Epps, the eldest son of John Epps (see Epps family), was born into a Calvinist family in Sevenoaks, Kent in 1805. George Napoleon Epps was his half-brother.
Epps became disillusioned with the religious atmosphere of his childhood. After education at a dissenting academy and then Mill Hill School (near Hendon), he served an apprenticeship to an apothecary of the name of Dury or Durie.
In 1824, at the age of 18, Epps went to Edinburgh to study medicine, and in 1827 graduated at the age of 21. He conceived of medicine as 'a tool of liberation for the poor and lower classes'.

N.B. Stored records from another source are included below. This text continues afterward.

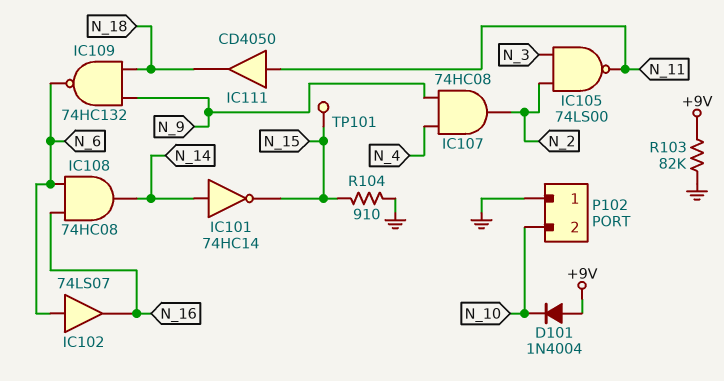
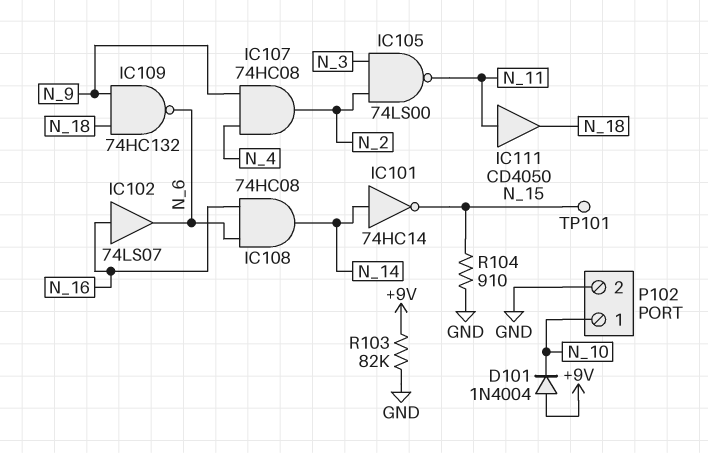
IC102: buffer 74LS07 (in N_6, out N_16) -> buffer 74LS07 (in N_16, out N_6)
P102 pin 1: GND -> N_10
P102 pin 2: N_10 -> GND

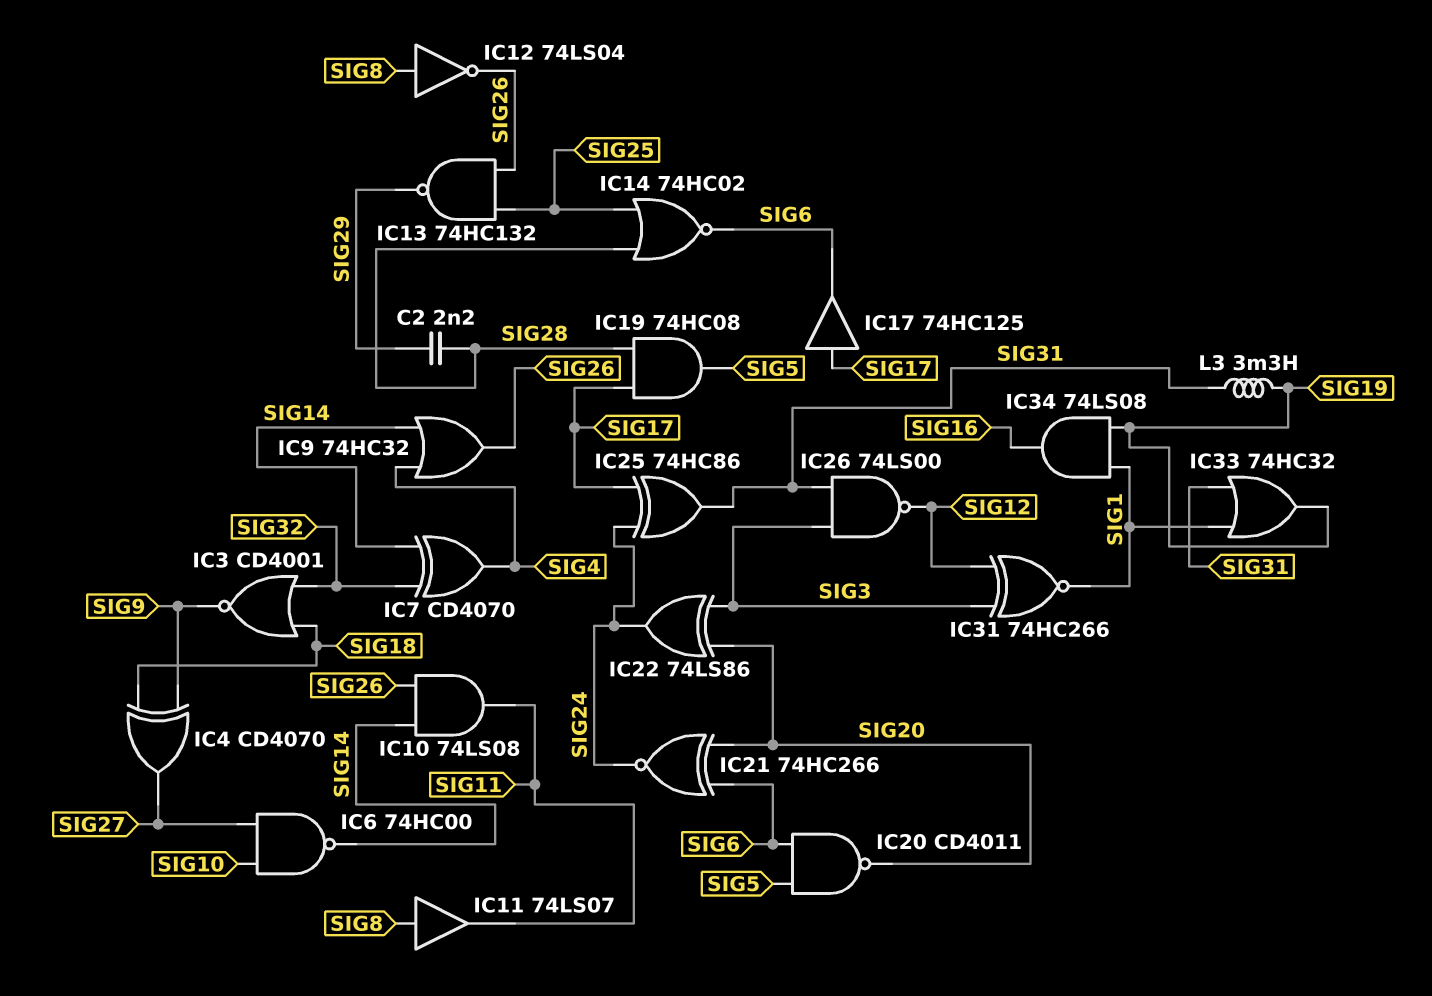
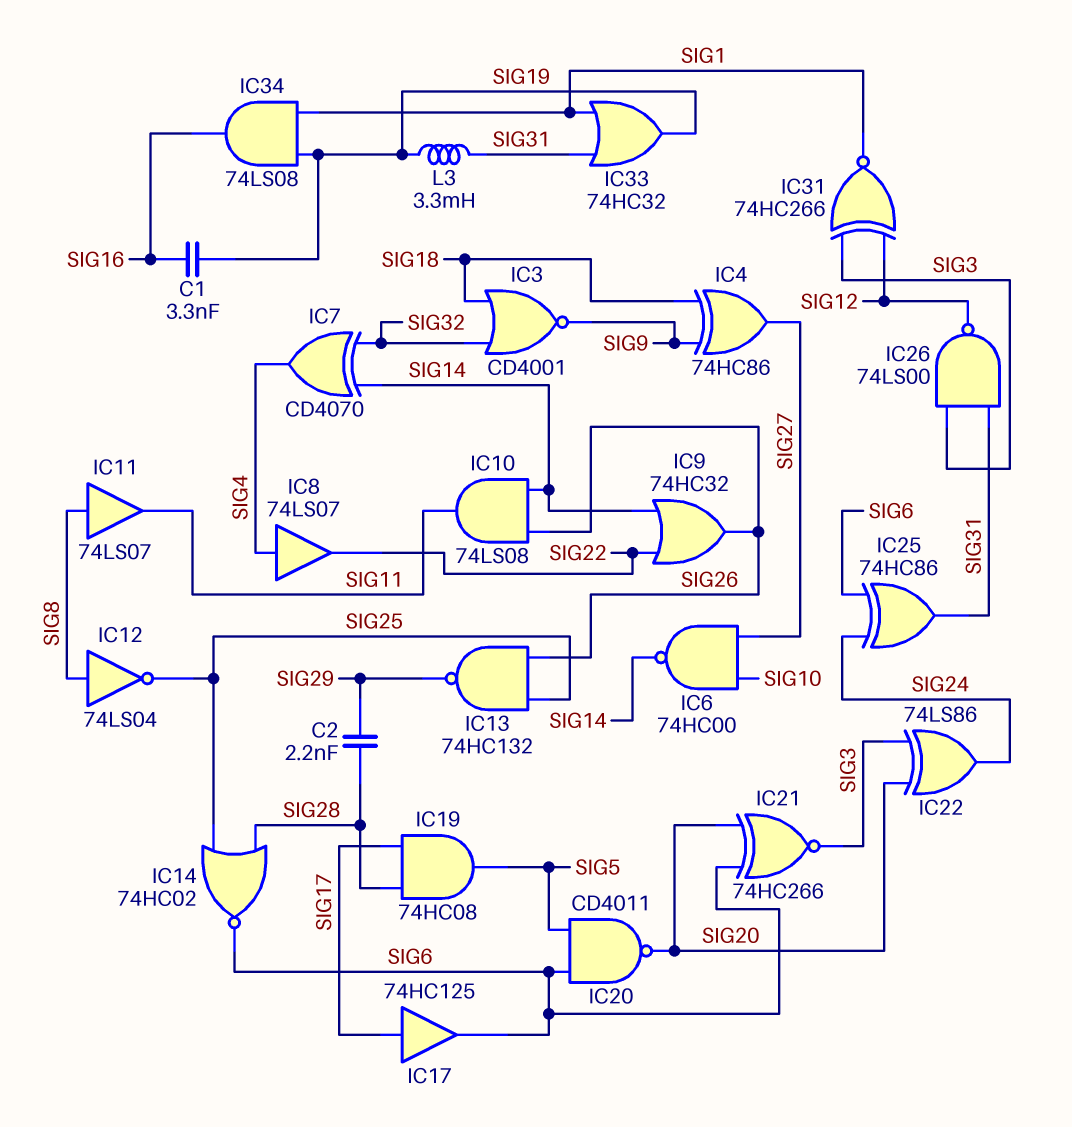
C1: none -> 3.3nF (SIG16, SIG19)
IC4: XOR CD4070 (in SIG9, in SIG18, out SIG27) -> XOR 74HC86 (in SIG9, in SIG18, out SIG27)
IC8: none -> buffer 74LS07 (in SIG4, out SIG22)
IC9: OR 74HC32 (in SIG4, in SIG14, out SIG26) -> OR 74HC32 (in SIG14, in SIG22, out SIG26)
IC12: NOT 74LS04 (in SIG8, out SIG26) -> NOT 74LS04 (in SIG8, out SIG25)
IC21: XNOR 74HC266 (in SIG6, in SIG20, out SIG24) -> XNOR 74HC266 (in SIG6, in SIG20, out SIG3)
IC25: XOR 74HC86 (in SIG17, in SIG24, out SIG31) -> XOR 74HC86 (in SIG6, in SIG24, out SIG31)

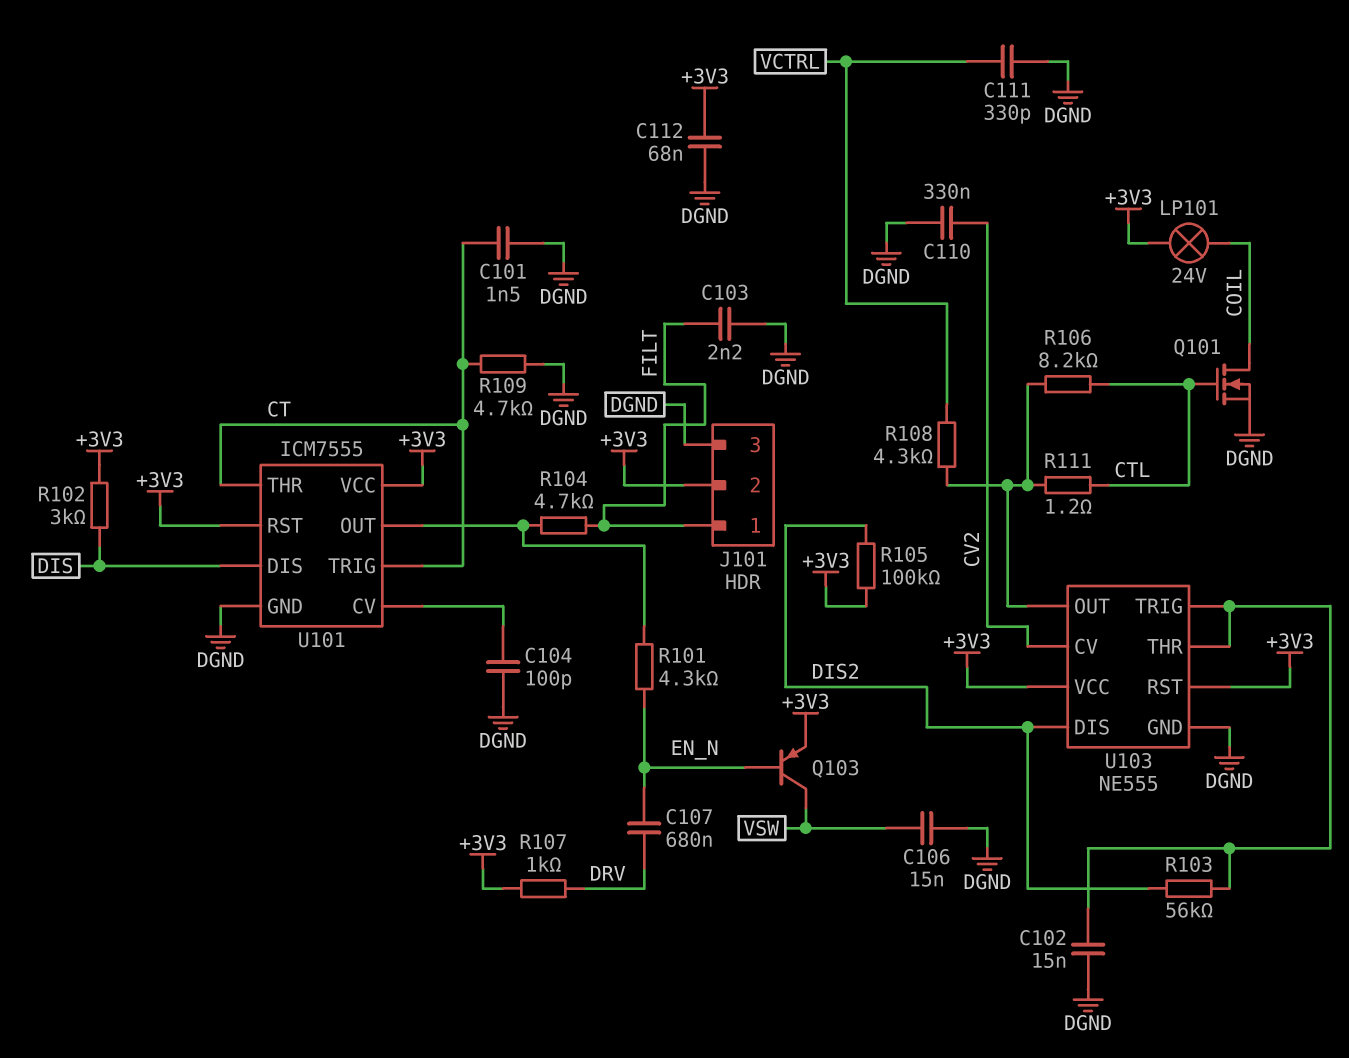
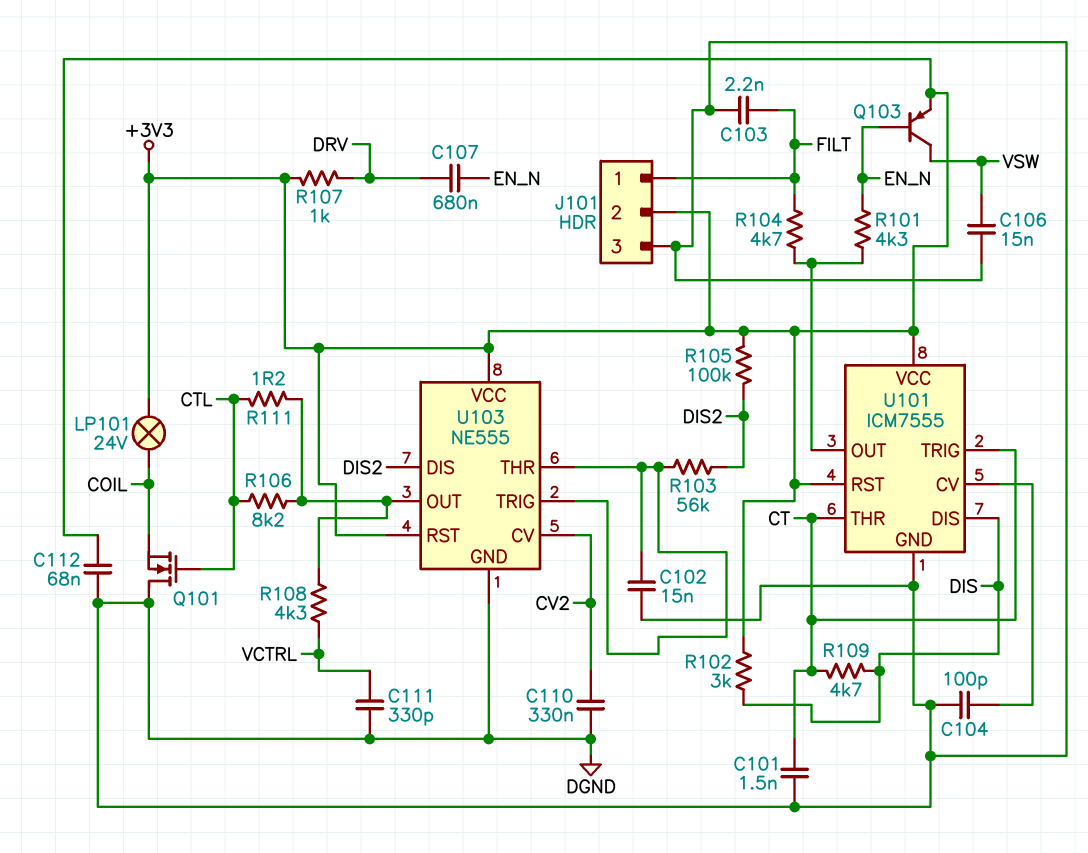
Q101: NMOS (G CTL, D COIL, S DGND) -> NMOS (G CTL, D DGND, S COIL)
R109: 4.7k (CT, DGND) -> 4.7k (CT, DIS)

After graduating Epps moved back to London where he began to practice, eventually settling in Great Russell Street. In 1831 he married. He became Medical Director of the Royal Jennerian and London Vaccine Institution, on the death of John Walker. Epps had a Scottish degree, but no license from the Royal College of Physicians.
Epps also lectured on chemistry, botany, and materia medica, in London locations. Initially this was at the Aldersgate Medical School, and Windmill Street; and later at Westminster at the Hunterian School of Medicine. There was briefly (1830–31) a medical school in Brewer Street, set up by William Birmingham Costello, Epps and Michael Ryan. Epps and Ryan then joined George Darby Dermott in giving lectures at the Western Dispensary in Gerrard Street; James Fernandez Clarke, in his memoirs, described Epps lecturing there as well-read and sympathetic but not deeply versed in practical chemistry, or botany. Epps lectured publicly and extensively for the rest of his life, particularly on phrenology and homoeopathy, in London and elsewhere. When his health failed he continued to lecture in his own home.